[Start of section]
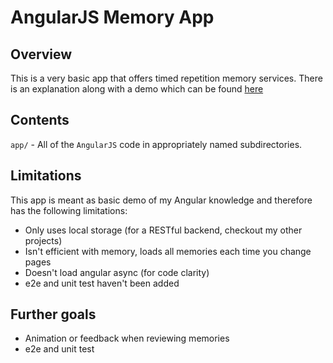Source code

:# AngularJS Memory App
## Overview
This is a very basic app that offers timed repetition memory services. There is an explanation
along with a demo which can be found [here](http://corynorris.github.io/angularjs-memory-app/app/#/intro)

## Contents
`app/` - All of the `AngularJS` code in appropriately named subdirectories.  

## Limitations
This app is meant as basic demo of my Angular knowledge and therefore has the following limitations:
 - Only uses local storage (for a RESTful backend, checkout my other projects)
 - Isn't efficient with memory, loads all memories each time you change pages
 - Doesn't load angular async (for code clarity)
 - e2e and unit test haven't been added
 
## Further goals
 - Animation or feedback when reviewing memories
 - e2e and unit test

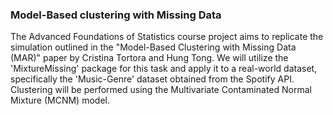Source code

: ### Model-Based clustering with Missing Data

The Advanced Foundations of Statistics course project aims to replicate the simulation
outlined in the "Model-Based Clustering with Missing Data (MAR)" paper by Cristina 
Tortora and Hung Tong. We will utilize the 'MixtureMissing' package for this task and 
apply it to a real-world dataset, specifically the 'Music-Genre' dataset obtained from 
the Spotify API. Clustering will be performed using the Multivariate Contaminated Normal 
Mixture (MCNM) model.
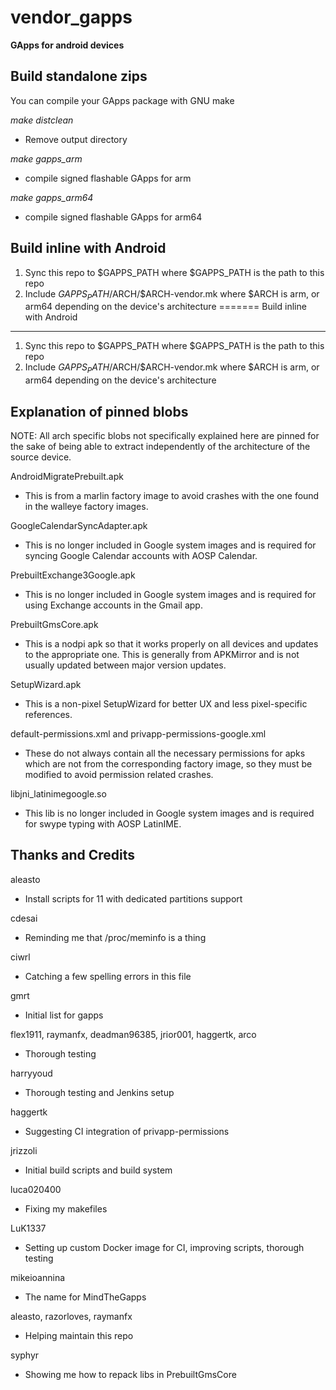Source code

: # vendor_gapps

**GApps for android devices**

Build standalone zips
-------------------

You can compile your GApps package with GNU make

_make distclean_
- Remove output directory

_make gapps_arm_
- compile signed flashable GApps for arm

_make gapps_arm64_
- compile signed flashable GApps for arm64

Build inline with Android
-------------------
1. Sync this repo to $GAPPS_PATH where $GAPPS_PATH is the path to this repo
2. Include $GAPPS_PATH/$ARCH/$ARCH-vendor.mk where $ARCH is arm, or arm64 depending on the device's architecture
=======
Build inline with Android
-------------------
1. Sync this repo to $GAPPS_PATH where $GAPPS_PATH is the path to this repo
2. Include $GAPPS_PATH/$ARCH/$ARCH-vendor.mk where $ARCH is arm, or arm64 depending on the device's architecture

Explanation of pinned blobs
-------------------
NOTE: All arch specific blobs not specifically explained here are pinned for the sake of being able to extract independently of the architecture of the source device.

AndroidMigratePrebuilt.apk
- This is from a marlin factory image to avoid crashes with the one found in the walleye factory images.

GoogleCalendarSyncAdapter.apk
- This is no longer included in Google system images and is required for syncing Google Calendar accounts with AOSP Calendar.

PrebuiltExchange3Google.apk
- This is no longer included in Google system images and is required for using Exchange accounts in the Gmail app.

PrebuiltGmsCore.apk
- This is a nodpi apk so that it works properly on all devices and updates to the appropriate one. This is generally from APKMirror and is not usually updated between major version updates.

SetupWizard.apk
- This is a non-pixel SetupWizard for better UX and less pixel-specific references.

default-permissions.xml and privapp-permissions-google.xml
- These do not always contain all the necessary permissions for apks which are not from the corresponding factory image, so they must be modified to avoid permission related crashes.

libjni_latinimegoogle.so
- This lib is no longer included in Google system images and is required for swype typing with AOSP LatinIME.

Thanks and Credits
-------------------

aleasto
- Install scripts for 11 with dedicated partitions support

cdesai
- Reminding me that /proc/meminfo is a thing

ciwrl
- Catching a few spelling errors in this file

gmrt
- Initial list for gapps

flex1911, raymanfx, deadman96385, jrior001, haggertk, arco
- Thorough testing

harryyoud
- Thorough testing and Jenkins setup

haggertk
- Suggesting CI integration of privapp-permissions

jrizzoli
- Initial build scripts and build system

luca020400
- Fixing my makefiles

LuK1337
- Setting up custom Docker image for CI, improving scripts, thorough testing

mikeioannina
- The name for MindTheGapps

aleasto, razorloves, raymanfx
- Helping maintain this repo

syphyr
- Showing me how to repack libs in PrebuiltGmsCore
[End of section]
**To do**
Can you copy the source text of every listing above line for line, without changing anything and leaving out the pictures?

**Solution**
Source code

:# AngularJS Memory App
## Overview
This is a very basic app that offers timed repetition memory services. There is an explanation
along with a demo which can be found [here](http://corynorris.github.io/angularjs-memory-app/app/#/intro)

## Contents
`app/` - All of the `AngularJS` code in appropriately named subdirectories.  

## Limitations
This app is meant as basic demo of my Angular knowledge and therefore has the following limitations:
 - Only uses local storage (for a RESTful backend, checkout my other projects)
 - Isn't efficient with memory, loads all memories each time you change pages
 - Doesn't load angular async (for code clarity)
 - e2e and unit test haven't been added
 
## Further goals
 - Animation or feedback when reviewing memories
 - e2e and unit test

Source code

: ### Model-Based clustering with Missing Data

The Advanced Foundations of Statistics course project aims to replicate the simulation
outlined in the "Model-Based Clustering with Missing Data (MAR)" paper by Cristina 
Tortora and Hung Tong. We will utilize the 'MixtureMissing' package for this task and 
apply it to a real-world dataset, specifically the 'Music-Genre' dataset obtained from 
the Spotify API. Clustering will be performed using the Multivariate Contaminated Normal 
Mixture (MCNM) model.
Source code

: # vendor_gapps

**GApps for android devices**

Build standalone zips
-------------------

You can compile your GApps package with GNU make

_make distclean_
- Remove output directory

_make gapps_arm_
- compile signed flashable GApps for arm

_make gapps_arm64_
- compile signed flashable GApps for arm64

Build inline with Android
-------------------
1. Sync this repo to $GAPPS_PATH where $GAPPS_PATH is the path to this repo
2. Include $GAPPS_PATH/$ARCH/$ARCH-vendor.mk where $ARCH is arm, or arm64 depending on the device's architecture
=======
Build inline with Android
-------------------
1. Sync this repo to $GAPPS_PATH where $GAPPS_PATH is the path to this repo
2. Include $GAPPS_PATH/$ARCH/$ARCH-vendor.mk where $ARCH is arm, or arm64 depending on the device's architecture

Explanation of pinned blobs
-------------------
NOTE: All arch specific blobs not specifically explained here are pinned for the sake of being able to extract independently of the architecture of the source device.

AndroidMigratePrebuilt.apk
- This is from a marlin factory image to avoid crashes with the one found in the walleye factory images.

GoogleCalendarSyncAdapter.apk
- This is no longer included in Google system images and is required for syncing Google Calendar accounts with AOSP Calendar.

PrebuiltExchange3Google.apk
- This is no longer included in Google system images and is required for using Exchange accounts in the Gmail app.

PrebuiltGmsCore.apk
- This is a nodpi apk so that it works properly on all devices and updates to the appropriate one. This is generally from APKMirror and is not usually updated between major version updates.

SetupWizard.apk
- This is a non-pixel SetupWizard for better UX and less pixel-specific references.

default-permissions.xml and privapp-permissions-google.xml
- These do not always contain all the necessary permissions for apks which are not from the corresponding factory image, so they must be modified to avoid permission related crashes.

libjni_latinimegoogle.so
- This lib is no longer included in Google system images and is required for swype typing with AOSP LatinIME.

Thanks and Credits
-------------------

aleasto
- Install scripts for 11 with dedicated partitions support

cdesai
- Reminding me that /proc/meminfo is a thing

ciwrl
- Catching a few spelling errors in this file

gmrt
- Initial list for gapps

flex1911, raymanfx, deadman96385, jrior001, haggertk, arco
- Thorough testing

harryyoud
- Thorough testing and Jenkins setup

haggertk
- Suggesting CI integration of privapp-permissions

jrizzoli
- Initial build scripts and build system

luca020400
- Fixing my makefiles

LuK1337
- Setting up custom Docker image for CI, improving scripts, thorough testing

mikeioannina
- The name for MindTheGapps

aleasto, razorloves, raymanfx
- Helping maintain this repo

syphyr
- Showing me how to repack libs in PrebuiltGmsCore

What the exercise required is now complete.